## Task input
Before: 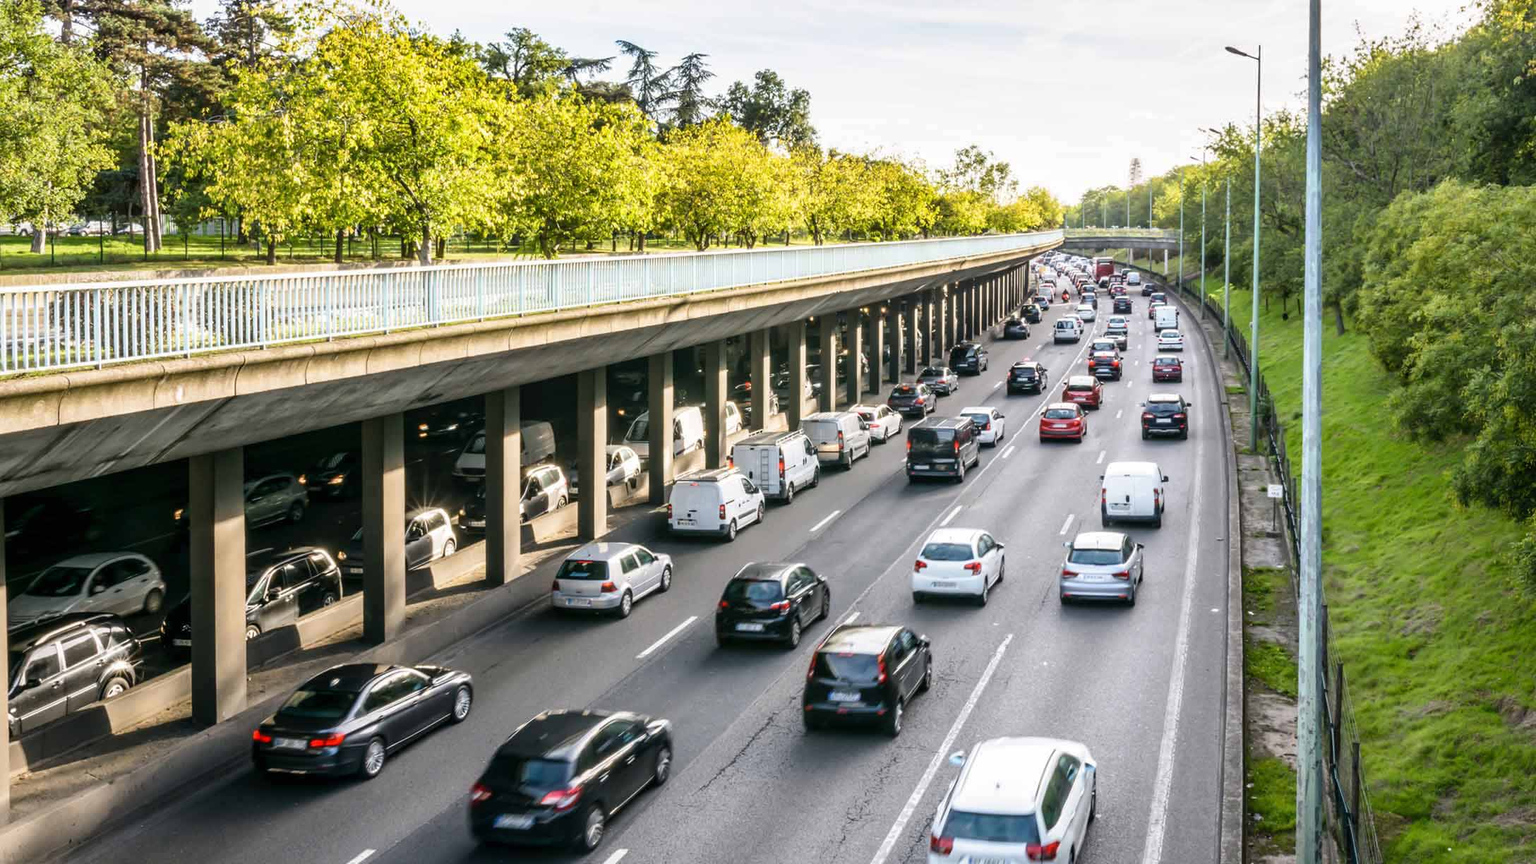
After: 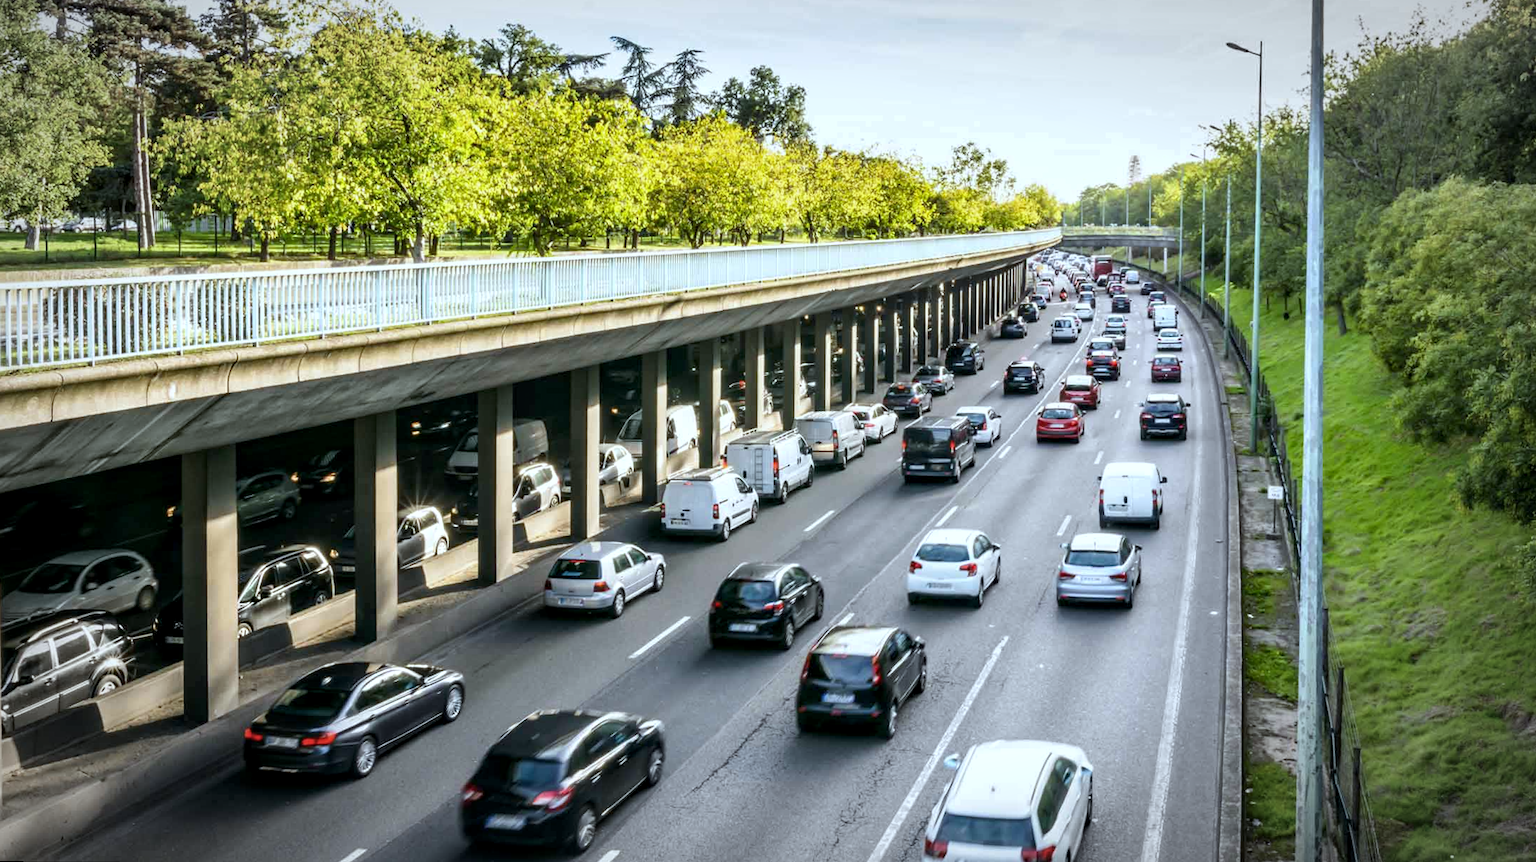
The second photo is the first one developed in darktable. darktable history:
rotate and perspective: rotation 0.192°, lens shift (horizontal) -0.015, crop left 0.005, crop right 0.996, crop top 0.006, crop bottom 0.99
white balance: red 0.925, blue 1.046
contrast equalizer: octaves 7, y [[0.6 ×6], [0.55 ×6], [0 ×6], [0 ×6], [0 ×6]], mix 0.2
vignetting: fall-off radius 60%, automatic ratio true
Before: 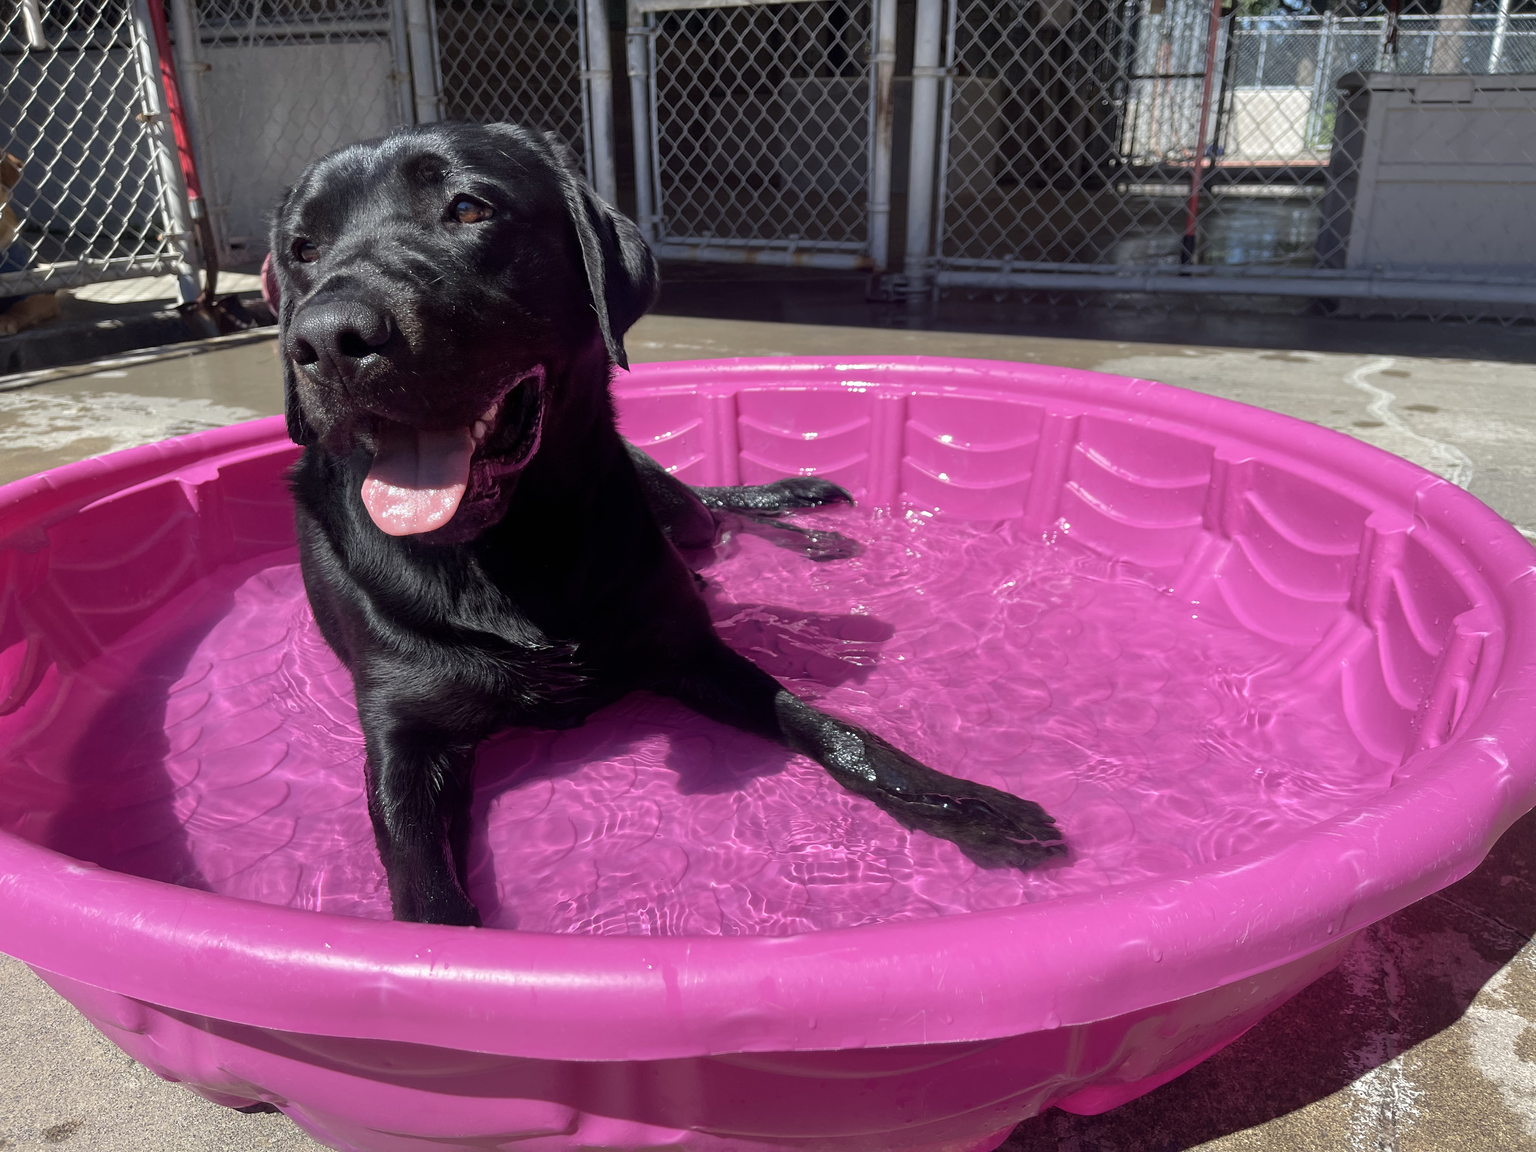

## Written request
Please put every line of the entries above into a numbered list, skipping blank lines and omitting the pictures.

## Answer to the problem
1. Before: 
2. After: 
3. The second photo is the first one developed in darktable. darktable history:
4. rotate and perspective: rotation 0.192°, lens shift (horizontal) -0.015, crop left 0.005, crop right 0.996, crop top 0.006, crop bottom 0.99
5. white balance: red 0.925, blue 1.046
6. contrast equalizer: octaves 7, y [[0.6 ×6], [0.55 ×6], [0 ×6], [0 ×6], [0 ×6]], mix 0.2
7. vignetting: fall-off radius 60%, automatic ratio true
8. Before: 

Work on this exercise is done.